TESTO FORNITO
● ● ● ● ● ● ●

Quando Alfieri torna a Torino, nel 1772, la prospettiva di condurre una vita del tutto simile a quella del «giovin signore» descritto da Parini nel Giorno lo disgusta tremendamente; l’insofferenza per il potere e l’autorità lo porta inoltre a rifiutare incarichi politici e amministrativi, spingendolo sempre più a rifugiarsi in sé stesso. Il suo disprezzo per il denaro e per la ricchezza – in contrasto con la vita lussuosa che conduce – lo avvicina finalmente alla letteratura, a cui egli si aggrappa anche per scacciare i propri fantasmi interiori: il 1775 è l’anno della sua “conversione letteraria”.

La sua prima opera, scritta in francese, si intitola Esquisse du jugement universel (Abbozzo del giudizio universale) ed è un testo satirico che prende di mira i nobili e l’alta società torinese, confermando quanto Alfieri scriverà in apertura della propria autobiografia: «Il nascere della classe dei nobili, mi giovò appunto moltissimo per poter poi, senza la taccia [accusa] di invidioso e di vile, dispregiare la nobiltà di per sé sola, svelarne le ridicolezze, gli abusi ed i vizi».

La prima tragedia, che risale al 1775, si intitola Antonio e Cleopatra ed è ispirata dalla lettura della Cleopatra del drammaturgo veneziano Giovanni Dolfin (1617-1699) e, soprattutto, dell’opera forse in assoluto a lui più cara, le Vite parallele dello storico greco Plutarco (46/50 - dopo il 120 d.C.), che aveva dedicato uno dei suoi ritratti ad Antonio. Alfieri, che porta a termine l’opera dopo una laboriosa stesura, non è affatto soddisfatto del risultato finale (a essa si riferirà in seguito con il nome di Cleopatraccia), ma comprende che la forma letteraria della tragedia gli offre la possibilità di esprimere la potenza del suo sentire, dando voce sia alla volontà di ribellione politica sia all’irruenza delle passioni.

Il successo che la tragedia ottiene nella messa in scena del 16 giugno 1775 al teatro Carignano di Torino incoraggia il poeta a dedicarsi totalmente a questo genere letterario, infondendogli «in ogni vena un sì fatto bollore [ardore] e furore di conseguire un giorno meritatamente una vera palma [gloria] teatrale, che non mai febbre alcuna di amore mi avea con tanta impetuosità assalito». Nella celebre frase «  Volli, e volli sempre, e fortissimamente volli» (contenuta in una lettera al drammaturgo Ranieri de’ Calzabigi, del 6 settembre 1783) il poeta esprimerà il fermo impegno assunto con sé stesso, dopo l’applaudita rappresentazione di quella sua prima tragedia, di compiere ogni sforzo per diventare un autentico autore tragico.

● ● ● ● ● ● ●

SEZIONE DEI DATI
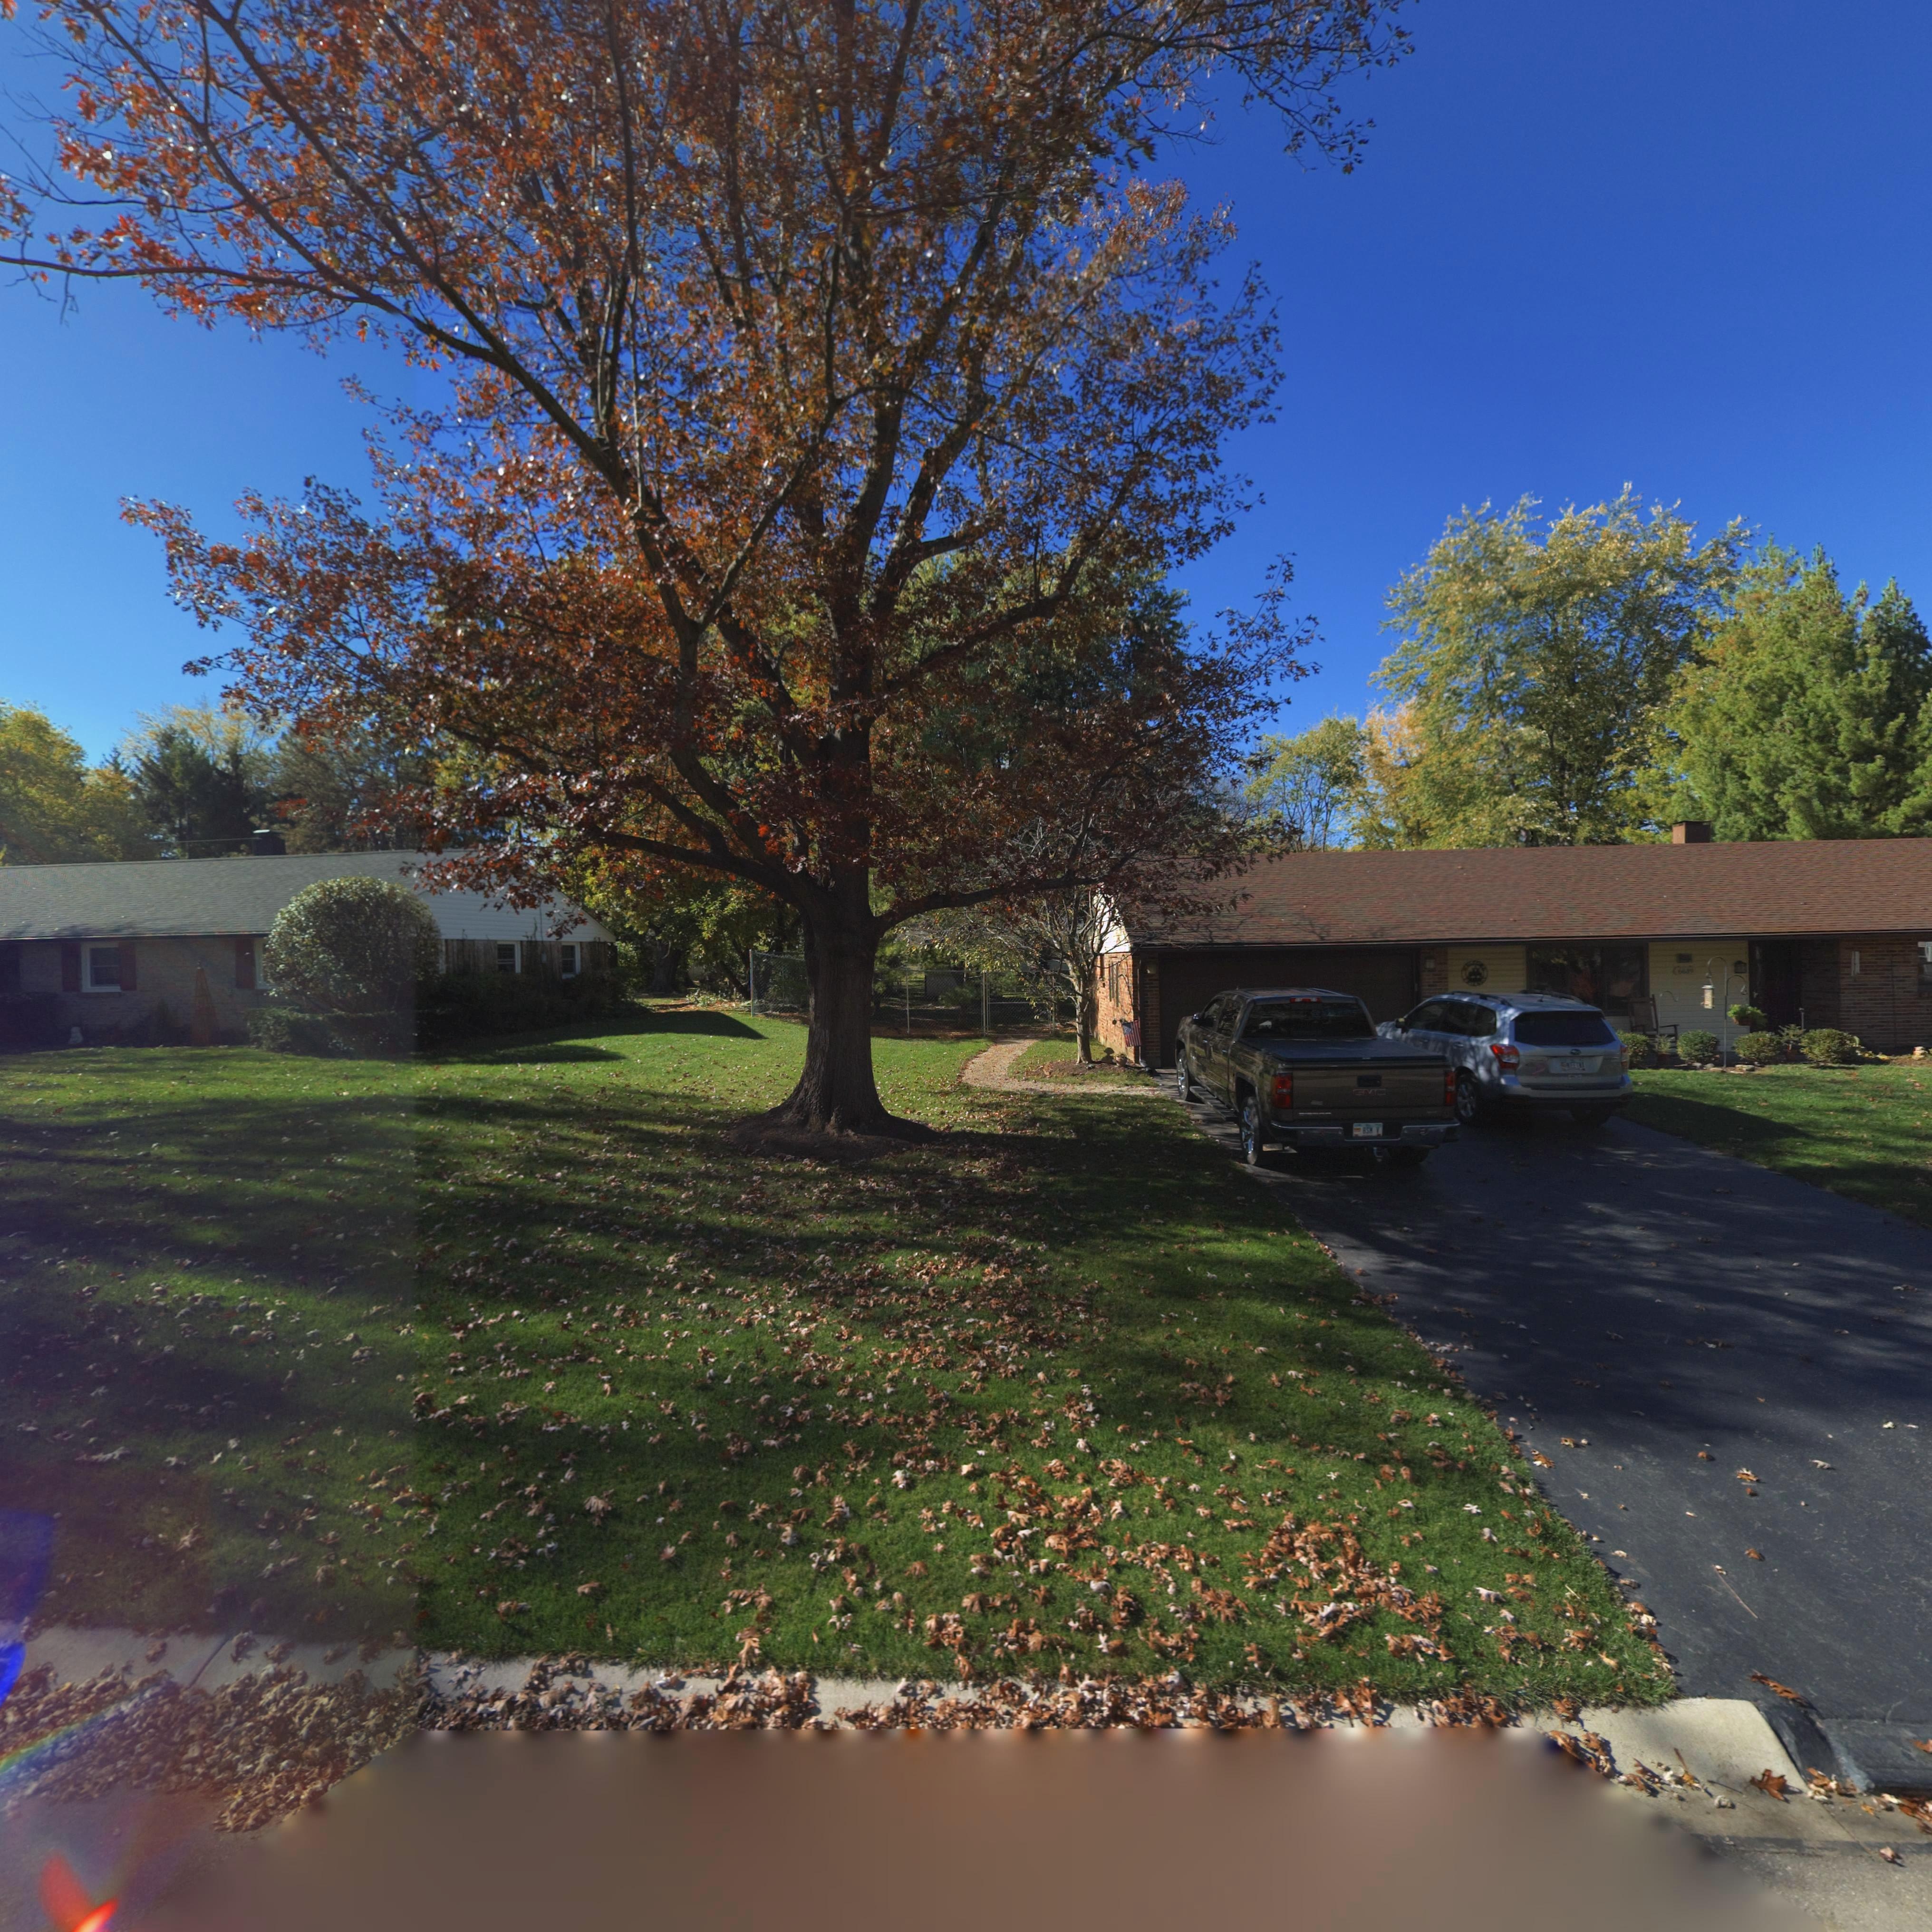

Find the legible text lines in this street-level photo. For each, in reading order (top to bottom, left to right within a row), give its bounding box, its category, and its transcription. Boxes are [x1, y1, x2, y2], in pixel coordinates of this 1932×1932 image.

[1678, 967, 1694, 974] StreetNumber: 66*9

● ● ● ● ● ● ●

Secondo il testo fornito, in quale teatro torinese fu rappresentata la prima tragedia di Alfieri il 16 giugno 1775?

Al teatro Carignano di Torino.